Observations from nine measured sections through the lower Helderberg Group across upstate New York suggest that component rock units within the Manlius Formation extend laterally over 150 km across upstate New York, the most notable being a meter‐thick zone of microbial bioherms at the base of the formation. Overlying this zone of microbial bioherms is a 5–10‐m‐thick zone of wavy‐ and lenticular‐bedded ribbon rocks that grade up into microbial‐laminated mudstones that are, in turn, overlain by disrupted dolomitic mudstones deposited in playalike supratidal flats. The upper 10–15 m of the Manlius Formation comprises meter‐thick cycles of nodular‐bedded, stromatoporoid‐bearing thin sets that grade up into microbial‐laminated mudstones.
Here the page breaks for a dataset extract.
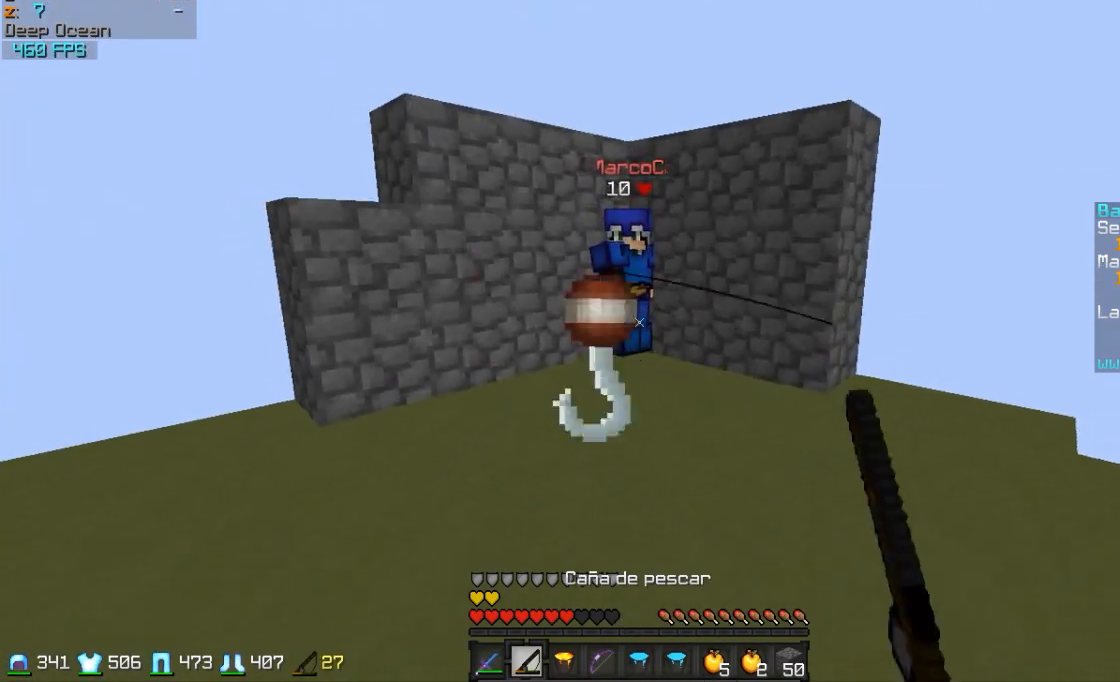
{"keys": [], "mouse": [], "events": [[283, "a", "up"], [283, "mouse_right", "down"], [333, "mouse_right", "up"], [483, "s", "up"]]}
Much of this succession of rock types is traceable across nearly the entire basin and strongly suggests that lower beds of the Manlius Formation do not pass laterally westward into, nor are they coeval with, the underlying Rondout Formation. This, in turn, necessitates that the time‐transgressive model of Manlius and Coeymans limestone deposition proposed by Rickard is incorrect and that the Helderberg succession of Manlius–Coeymans–Kalkberg–New Scotland formations instead comprises one third‐order stratigraphic sequence. The lower sequence boundary may comprise the disrupted dolomitic mudstones overlying the microbial‐laminated mudstones in the middle of the Manlius Formation, an interval that appears to correlate with a disconformity between the top of the Manlius Formation and the Coeymans Formation in the section exposed at Schoharie, New York. This interpretation of stratigraphic relations within the Manlius Formation necessitates reevaluation of possible correlations among meter‐thick shallowing‐upward successions in the formation.